**Task to complete**
Can you convert the lines from the one holding "Lekcije naučene životom u stranoj" through the end of the items, both included, into a JSON list of strings with one string per line? Skip blank lines and leave the pictures out.

★ ★ ★

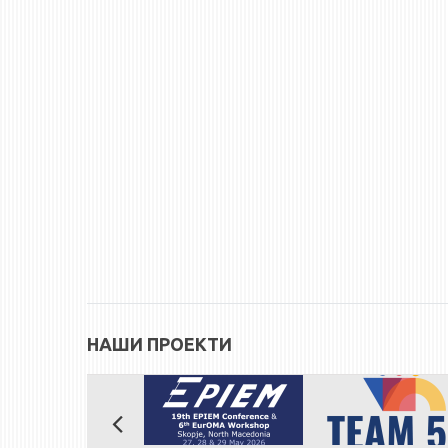
НАШИ ПРОЕКТИ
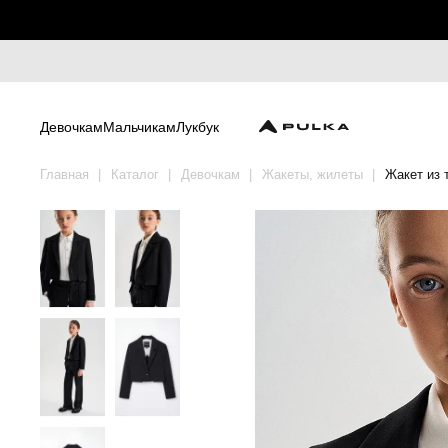
Девочкам
Мальчикам
Лукбук
Главная
Каталог
Девочкам
Жакеты, жилеты
Жакет из 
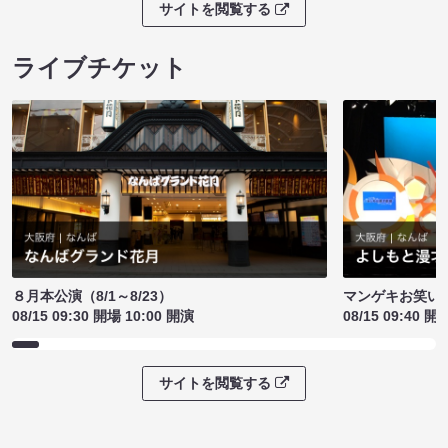
サイトを閲覧する
ライブチケット
８月本公演（8/1～8/23）
マンゲキお笑い
08/15 09:30 開場 10:00 開演
08/15 09:40 開
サイトを閲覧する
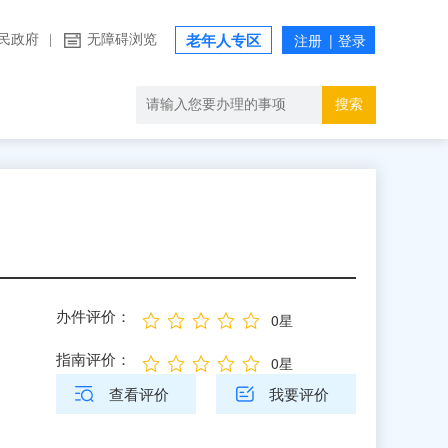
民政府
|
无障碍浏览
老年人专区
搜索
办件评价：
0星
指南评价：
0星
查看评价
我要评价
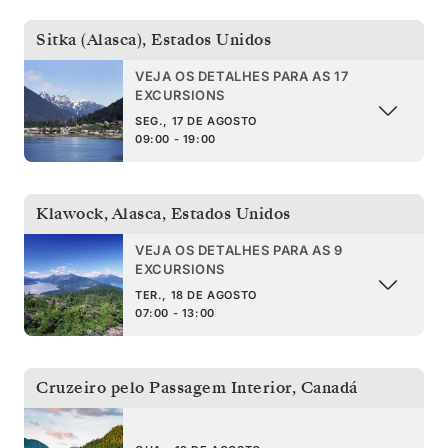
Sitka (Alasca)
,
Estados Unidos
VEJA OS DETALHES PARA AS 17
EXCURSIONS
SEG., 17 DE AGOSTO
09:00 - 19:00
Klawock, Alasca
,
Estados Unidos
VEJA OS DETALHES PARA AS 9
EXCURSIONS
TER., 18 DE AGOSTO
07:00 - 13:00
Cruzeiro pelo Passagem Interior
,
Canadá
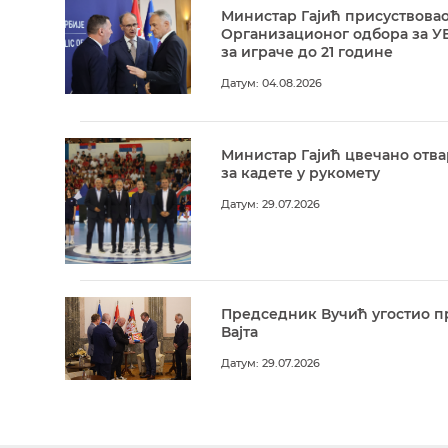
Министар Гајић присуствовао
Организационог одбора за У
за играче до 21 године
Датум: 04.08.2026
Министар Гајић цвечано отв
за кадете у рукомету
Датум: 29.07.2026
Председник Вучић угостио п
Вајта
Датум: 29.07.2026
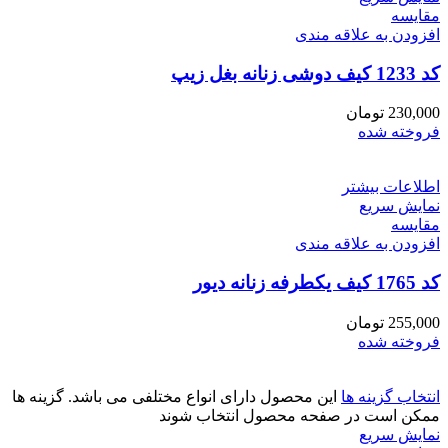
مقايسه
افزودن به علاقه مندی
کد 1233 کیف دوشی زنانه بغل زیپ
230,000
تومان
فروخته شده
اطلاعات بیشتر
نمایش سریع
مقايسه
افزودن به علاقه مندی
کد 1765 کیف یکطرفه زنانه دیور
255,000
تومان
فروخته شده
انتخاب گزینه ها
این محصول دارای انواع مختلفی می باشد. گزینه ها
ممکن است در صفحه محصول انتخاب شوند
نمایش سریع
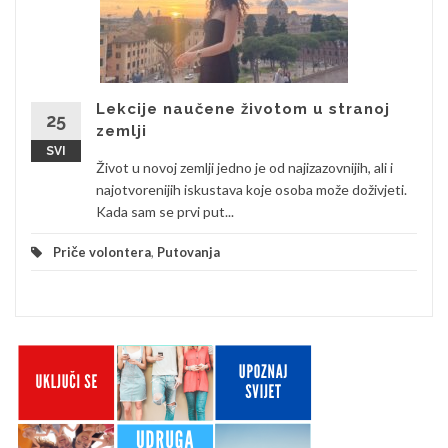
Lekcije naučene životom u stranoj
25
zemlji
SVI
Život u novoj zemlji jedno je od najizazovnijih, ali i
najotvorenijih iskustava koje osoba može doživjeti.
Kada sam se prvi put...
Priče volontera
,
Putovanja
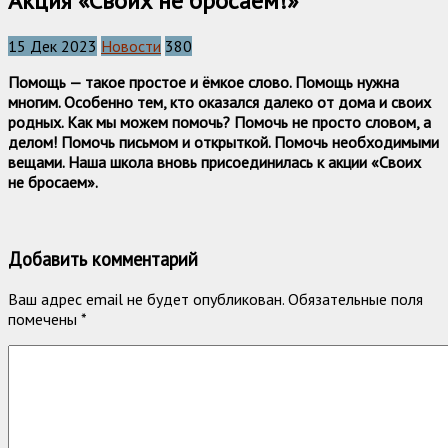
Акция «Своих не бросаем!»
15 Дек 2023
Новости
380
Помощь — такое простое и ёмкое слово. Помощь нужна
многим. Особенно тем, кто оказался далеко от дома и своих
родных. Как мы можем помочь? Помочь не просто словом, а
делом! Помочь письмом и открыткой. Помочь необходимыми
вещами. Наша школа вновь присоединилась к акции «Своих
не бросаем».
Добавить комментарий
Ваш адрес email не будет опубликован.
Обязательные поля
помечены
*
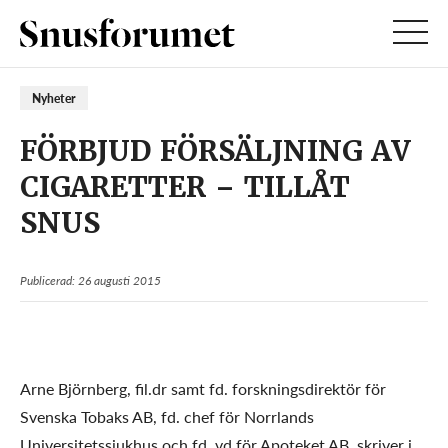
Nyheter
FÖRBJUD FÖRSÄLJNING AV
CIGARETTER – TILLÅT
SNUS
Publicerad: 26 augusti 2015
Arne Björnberg, fil.dr samt fd. forskningsdirektör för
Svenska Tobaks AB, fd. chef för Norrlands
Universitetssjukhus och fd. vd för Apoteket AB, skriver i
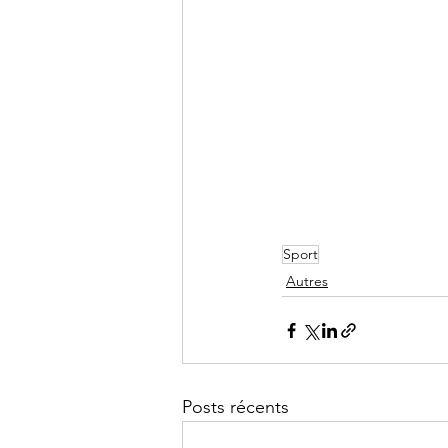
Sport
Autres
Posts récents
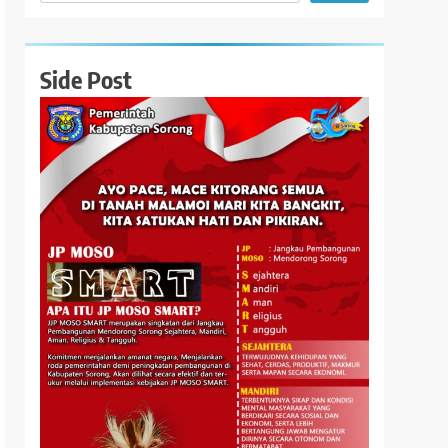
Side Post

★ ★ ★

**Task output**
[
  "Lekcije naučene životom u stranoj",
  "25",
  "zemlji",
  "SVI",
  "Život u novoj zemlji jedno je od najizazovnijih, ali i",
  "najotvorenijih iskustava koje osoba može doživjeti.",
  "Kada sam se prvi put...",
  "Priče volontera",
  ",",
  "Putovanja",
  "Акция «Своих не бросаем!»",
  "15 Дек 2023",
  "Новости",
  "380",
  "Помощь — такое простое и ёмкое слово. Помощь нужна",
  "многим. Особенно тем, кто оказался далеко от дома и своих",
  "родных. Как мы можем помочь? Помочь не просто словом, а",
  "делом! Помочь письмом и открыткой. Помочь необходимыми",
  "вещами. Наша школа вновь присоединилась к акции «Своих",
  "не бросаем».",
  "Добавить комментарий",
  "Ваш адрес email не будет опубликован.",
  "Обязательные поля",
  "помечены",
  "*",
  "Nyheter",
  "FÖRBJUD FÖRSÄLJNING AV",
  "CIGARETTER – TILLÅT",
  "SNUS",
  "Publicerad: 26 augusti 2015",
  "Arne Björnberg, fil.dr samt fd. forskningsdirektör för",
  "Svenska Tobaks AB, fd. chef för Norrlands",
  "Universitetssjukhus och fd. vd för Apoteket AB, skriver i",
  "Sport",
  "Autres",
  "Posts récents",
  "Side Post"
]